Klare Abgrenzung zu Feinden der Demokratie
Trump ist ein weiteres Beispiel dafür, dass Hass und politische Hetze meist zu Gewalt führen, meint Martin Ganslmeier. Eine klare politische Abgrenzung zu Feinden der Demokratie ist nötig - auch in Deutschland und Europa.
Ein Kommentar von Martin Ganslmeier, ARD-Hauptstadtstudio
Die fürchterlichen Ereignisse in Washington, der Sturm aufs Kapitol, haben der amerikanischen Demokratie schweren Schaden zugefügt. Seine Vorbildfunktion für Demokratien in aller Welt hat Amerika in den vergangenen Jahren verloren. Doch die klare Distanzierung von Donald Trump und dem Trumpismus darf nicht zu einer Abkehr von den USA führen. Im Gegenteil: Deutschland und Europa müssen in den kommenden Jahren alles tun, um die transatlantischen Beziehungen wieder zu vertiefen.

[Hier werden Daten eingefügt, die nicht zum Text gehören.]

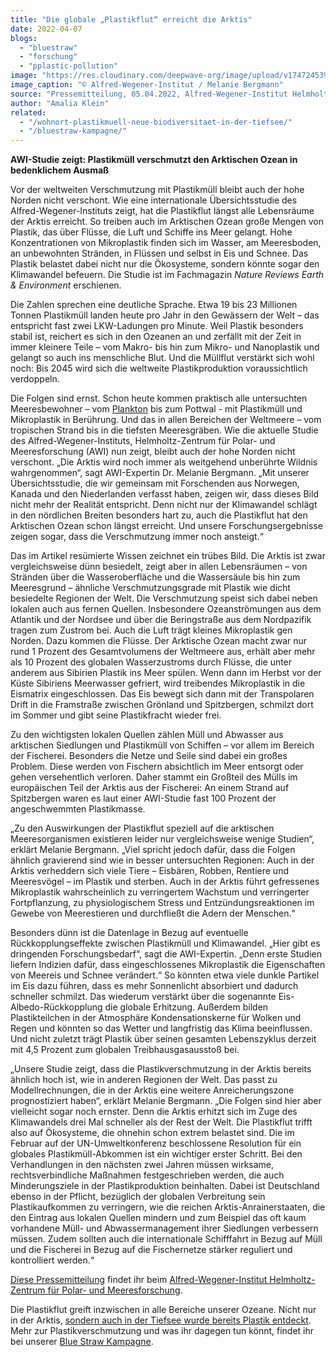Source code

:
 ```yaml
---
title: "Die globale „Plastikflut“ erreicht die Arktis"
date: 2022-04-07
blogs: 
  - "bluestraw"
  - "forschung"
  - "pplastic-pollution"
image: "https://res.cloudinary.com/deepwave-org/image/upload/v1747245391/deepwave.org/Muell_auf_Meereis_002_MBergmann_AWI.jpg"
image_caption: "© Alfred-Wegener-Institut / Melanie Bergmann"
source: "Pressemitteilung, 05.04.2022, Alfred-Wegener-Institut Helmholtz-Zentrum für Polar- und Meeresforschung"
author: "Amalia Klein"
related: 
  - "/wohnort-plastikmuell-neue-biodiversitaet-in-der-tiefsee/"
  - "/bluestraw-kampagne/"
---
```


**AWI-Studie zeigt: Plastikmüll verschmutzt den Arktischen Ozean in bedenklichem Ausmaß**

Vor der weltweiten Verschmutzung mit Plastikmüll bleibt auch der hohe Norden nicht verschont. Wie eine internationale Übersichtsstudie des Alfred-Wegener-Instituts zeigt, hat die Plastikflut längst alle Lebensräume der Arktis erreicht. So treiben auch im Arktischen Ozean große Mengen von Plastik, das über Flüsse, die Luft und Schiffe ins Meer gelangt. Hohe Konzentrationen von Mikroplastik finden sich im Wasser, am Meeresboden, an unbewohnten Stränden, in Flüssen und selbst in Eis und Schnee. Das Plastik belastet dabei nicht nur die Ökosysteme, sondern könnte sogar den Klimawandel befeuern. Die Studie ist im Fachmagazin _Nature Reviews Earth & Environment_ erschienen.

Die Zahlen sprechen eine deutliche Sprache. Etwa 19 bis 23 Millionen Tonnen Plastikmüll landen heute pro Jahr in den Gewässern der Welt – das entspricht fast zwei LKW-Ladungen pro Minute. Weil Plastik besonders stabil ist, reichert es sich in den Ozeanen an und zerfällt mit der Zeit in immer kleinere Teile – vom Makro- bis hin zum Mikro- und Nanoplastik und gelangt so auch ins menschliche Blut. Und die Müllflut verstärkt sich wohl noch: Bis 2045 wird sich die weltweite Plastikproduktion voraussichtlich verdoppeln.

Die Folgen sind ernst. Schon heute kommen praktisch alle untersuchten Meeresbewohner – vom [Plankton](https://www.sciencedirect.com/science/article/pii/S0048969722019799?via%3Dihub) bis zum Pottwal - mit Plastikmüll und Mikroplastik in Berührung. Und das in allen Bereichen der Weltmeere – vom tropischen Strand bis in die tiefsten Meeresgräben. Wie die aktuelle Studie des Alfred-Wegener-Instituts, Helmholtz-Zentrum für Polar- und Meeresforschung (AWI) nun zeigt, bleibt auch der hohe Norden nicht verschont. „Die Arktis wird noch immer als weitgehend unberührte Wildnis wahrgenommen“, sagt AWI-Expertin Dr. Melanie Bergmann. „Mit unserer Übersichtsstudie, die wir gemeinsam mit Forschenden aus Norwegen, Kanada und den Niederlanden verfasst haben, zeigen wir, dass dieses Bild nicht mehr der Realität entspricht. Denn nicht nur der Klimawandel schlägt in den nördlichen Breiten besonders hart zu, auch die Plastikflut hat den Arktischen Ozean schon längst erreicht. Und unsere Forschungsergebnisse zeigen sogar, dass die Verschmutzung immer noch ansteigt.“

Das im Artikel resümierte Wissen zeichnet ein trübes Bild. Die Arktis ist zwar vergleichsweise dünn besiedelt, zeigt aber in allen Lebensräumen – von Stränden über die Wasseroberfläche und die Wassersäule bis hin zum Meeresgrund – ähnliche Verschmutzungsgrade mit Plastik wie dicht besiedelte Regionen der Welt. Die Verschmutzung speist sich dabei neben lokalen auch aus fernen Quellen. Insbesondere Ozeanströmungen aus dem Atlantik und der Nordsee und über die Beringstraße aus dem Nordpazifik tragen zum Zustrom bei. Auch die Luft trägt kleines Mikroplastik gen Norden. Dazu kommen die Flüsse. Der Arktische Ozean macht zwar nur rund 1 Prozent des Gesamtvolumens der Weltmeere aus, erhält aber mehr als 10 Prozent des globalen Wasserzustroms durch Flüsse, die unter anderem aus Sibirien Plastik ins Meer spülen. Wenn dann im Herbst vor der Küste Sibiriens Meerwasser gefriert, wird treibendes Mikroplastik in die Eismatrix eingeschlossen. Das Eis bewegt sich dann mit der Transpolaren Drift in die Framstraße zwischen Grönland und Spitzbergen, schmilzt dort im Sommer und gibt seine Plastikfracht wieder frei.

Zu den wichtigsten lokalen Quellen zählen Müll und Abwasser aus arktischen Siedlungen und Plastikmüll von Schiffen – vor allem im Bereich der Fischerei. Besonders die Netze und Seile sind dabei ein großes Problem. Diese werden von Fischern absichtlich im Meer entsorgt oder gehen versehentlich verloren. Daher stammt ein Großteil des Mülls im europäischen Teil der Arktis aus der Fischerei: An einem Strand auf Spitzbergen waren es laut einer AWI-Studie fast 100 Prozent der angeschwemmten Plastikmasse.

„Zu den Auswirkungen der Plastikflut speziell auf die arktischen Meeresorganismen existieren leider nur vergleichsweise wenige Studien“, erklärt Melanie Bergmann. „Viel spricht jedoch dafür, dass die Folgen ähnlich gravierend sind wie in besser untersuchten Regionen: Auch in der Arktis verheddern sich viele Tiere – Eisbären, Robben, Rentiere und Meeresvögel – im Plastik und sterben. Auch in der Arktis führt gefressenes Mikroplastik wahrscheinlich zu verringertem Wachstum und verringerter Fortpflanzung, zu physiologischem Stress und Entzündungsreaktionen im Gewebe von Meerestieren und durchfließt die Adern der Menschen.“

Besonders dünn ist die Datenlage in Bezug auf eventuelle Rückkopplungseffekte zwischen Plastikmüll und Klimawandel. „Hier gibt es dringenden Forschungsbedarf“, sagt die AWI-Expertin. „Denn erste Studien liefern Indizien dafür, dass eingeschlossenes Mikroplastik die Eigenschaften von Meereis und Schnee verändert.“ So könnten etwa viele dunkle Partikel im Eis dazu führen, dass es mehr Sonnenlicht absorbiert und dadurch schneller schmilzt. Das wiederum verstärkt über die sogenannte Eis-Albedo-Rückkopplung die globale Erhitzung. Außerdem bilden Plastikteilchen in der Atmosphäre Kondensationskerne für Wolken und Regen und könnten so das Wetter und langfristig das Klima beeinflussen. Und nicht zuletzt trägt Plastik über seinen gesamten Lebenszyklus derzeit mit 4,5 Prozent zum globalen Treibhausgasausstoß bei.

„Unsere Studie zeigt, dass die Plastikverschmutzung in der Arktis bereits ähnlich hoch ist, wie in anderen Regionen der Welt. Das passt zu Modellrechnungen, die in der Arktis eine weitere Anreicherungszone prognostiziert haben“, erklärt Melanie Bergmann. „Die Folgen sind hier aber vielleicht sogar noch ernster. Denn die Arktis erhitzt sich im Zuge des Klimawandels drei Mal schneller als der Rest der Welt. Die Plastikflut trifft also auf Ökosysteme, die ohnehin schon extrem belastet sind. Die im Februar auf der UN-Umweltkonferenz beschlossene Resolution für ein globales Plastikmüll-Abkommen ist ein wichtiger erster Schritt. Bei den Verhandlungen in den nächsten zwei Jahren müssen wirksame, rechtsverbindliche Maßnahmen festgeschrieben werden, die auch Minderungsziele in der Plastikproduktion beinhalten. Dabei ist Deutschland ebenso in der Pflicht, bezüglich der globalen Verbreitung sein Plastikaufkommen zu verringern, wie die reichen Arktis-Anrainerstaaten, die den Eintrag aus lokalen Quellen mindern und zum Beispiel das oft kaum vorhandene Müll- und Abwassermanagement ihrer Siedlungen verbessern müssen. Zudem sollten auch die internationale Schifffahrt in Bezug auf Müll und die Fischerei in Bezug auf die Fischernetze stärker reguliert und kontrolliert werden.“

[Diese Pressemitteilung](https://www.awi.de/ueber-uns/service/presse/presse-detailansicht/die-globale-plastikflut-erreicht-die-arktis.html) findet ihr beim [Alfred-Wegener-Institut Helmholtz-Zentrum für Polar- und Meeresforschung](https://www.awi.de/).

Die Plastikflut greift inzwischen in alle Bereiche unserer Ozeane. Nicht nur in der Arktis, [sondern auch in der Tiefsee wurde bereits Plastik entdeckt](https://www.deepwave.org/wohnort-plastikmuell-neue-biodiversitaet-in-der-tiefsee/). Mehr zur Plastikverschmutzung und was ihr dagegen tun könnt, findet ihr bei unserer [Blue Straw Kampagne](https://www.deepwave.org/bluestraw-kampagne/).
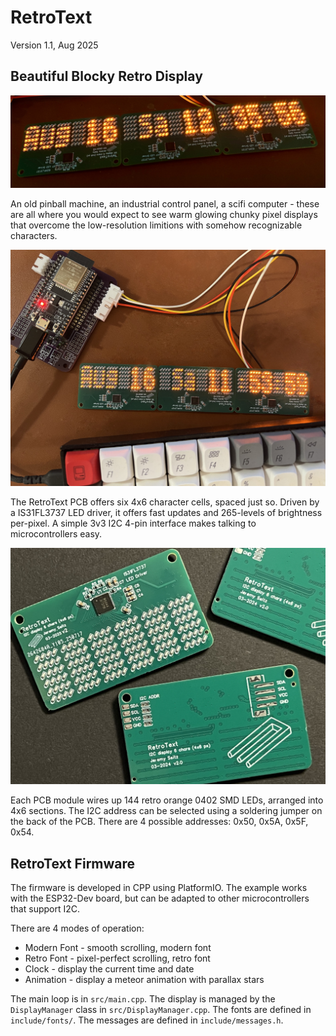 # RetroText

Version 1.1, Aug 2025

## Beautiful Blocky Retro Display

![RetroText Clock](media/retrotext2-clock.jpg)

An old pinball machine, an industrial control panel, a scifi computer - these are all where you would expect to see warm glowing chunky pixel displays that overcome the low-resolution limitions with somehow recognizable characters.

![RetroText 3-panel PCB example](media/retrotext2-hero.jpg)

The RetroText PCB offers six 4x6 character cells, spaced just so. Driven by a IS31FL3737 LED driver, it offers fast updates and 265-levels of brightness per-pixel. A simple 3v3 I2C 4-pin interface makes talking to microcontrollers easy.

![RetroText PCBs](media/retrotext2-pcbs.jpg)

Each PCB module wires up 144 retro orange 0402 SMD LEDs, arranged into 4x6 sections. The I2C address can be selected using a soldering jumper on the back of the PCB. There are 4 possible addresses: 0x50, 0x5A, 0x5F, 0x54.

## RetroText Firmware

The firmware is developed in CPP using PlatformIO. The example works with the ESP32-Dev board, but can be adapted to other microcontrollers that support I2C. 

There are 4 modes of operation:

- Modern Font - smooth scrolling, modern font
- Retro Font - pixel-perfect scrolling, retro font
- Clock - display the current time and date
- Animation - display a meteor animation with parallax stars

The main loop is in `src/main.cpp`. The display is managed by the `DisplayManager` class in `src/DisplayManager.cpp`. The fonts are defined in `include/fonts/`. The messages are defined in `include/messages.h`.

Austausch mit Biden-Regierung - und mit Republikanern
Amerika war für die junge deutsche Demokratie jahrzehntelang wie ein großer Bruder, auf den man sich verlassen konnte. Jetzt erlebt der große Bruder die größte politische Krise seit Jahrzehnten. Nicht Abkehr ist nun angesagt, sondern Unterstützung und Austausch: zum Beispiel durch intensivere Handelsbeziehungen und eine gerechtere Lastenverteilung in der NATO. Dabei sollte sich die deutsche Außenpolitik nicht nur um engen Austausch mit der künftigen Biden-Regierung kümmern. Gerade jetzt ist es wichtig, die in den Trump-Jahren abgerissenen Kontakte zu den Republikanern wieder zu beleben.
Keine Zusammenarbeit mit Rechtspopulisten
Es gibt eine weitere Lehre aus den Ereignissen in Washington: Rechtspopulistische Parteien und Bewegungen, die es auch in Europa und in Deutschland gibt, dürfen nicht verharmlost werden. Autokraten und andere Feinde der offenen Demokratie dürfen nicht durch Zusammenarbeit mit ihnen hoffähig gemacht werden. Eine klare politische Abgrenzung ist nötig. Trump ist ein weiteres Beispiel dafür, dass Hass und politische Hetze meist zu Gewalt führen. Rechtspopulisten sind geistige Brandstifter.
Das darf aber nicht bedeuten, dass sich die Politik nicht mehr um die Anhänger rechtspopulistischer Parteien schert. Im Gegenteil: Hillary Clintons böse Bezeichnung vom "Haufen Verachtenswerter" entspricht genau jener überheblichen Geisteshaltung, die auch unter deutschen Eliten in linksliberal-urban geprägten Blasen vorkommt. Auch die deutsche Politik muss sich viel mehr als bisher um die Verlierer der Globalisierung kümmern, ihnen berufliche Perspektiven und Wertschätzung geben.
Starke Demokratien brauchen unabhängige Medien
Und noch eine wichtige Lehre: Eine viel zu wenig beachtete Ursache für die gefährliche politische Spaltung Amerikas seit Mitte der 1990er-Jahre ist die Spaltung der Medienlandschaft in den USA. Die fanatisierten Trump-Anhänger, die das Kapitol erstürmten, sind absolut überzeugt davon, dass sie richtig und wahrhaft patriotisch handeln. Ihre Überzeugung wird durch parteiische Medien bestärkt und im Netz millionenfach verbreitet. Und längst gibt es auch linke Propaganda in US-Medien.
In der überwiegend kommerziellen Medienlandschaft Amerikas sorgt harte Meinungsmache für höhere Quoten und mehr Geld als das Bemühen um möglichst objektive Berichterstattung. Als Folge gibt es in den USA kein mediales Lagerfeuer mehr, um das sich die Bürger versammeln, um das herum sie gemeinsam kommunizieren. Informationen aber sind die Währung der Demokratie, hat schon der dritte US-Präsident Thomas Jefferson erkannt. Starke Demokratien brauchen deshalb starke und unabhängige Qualitätsmedien.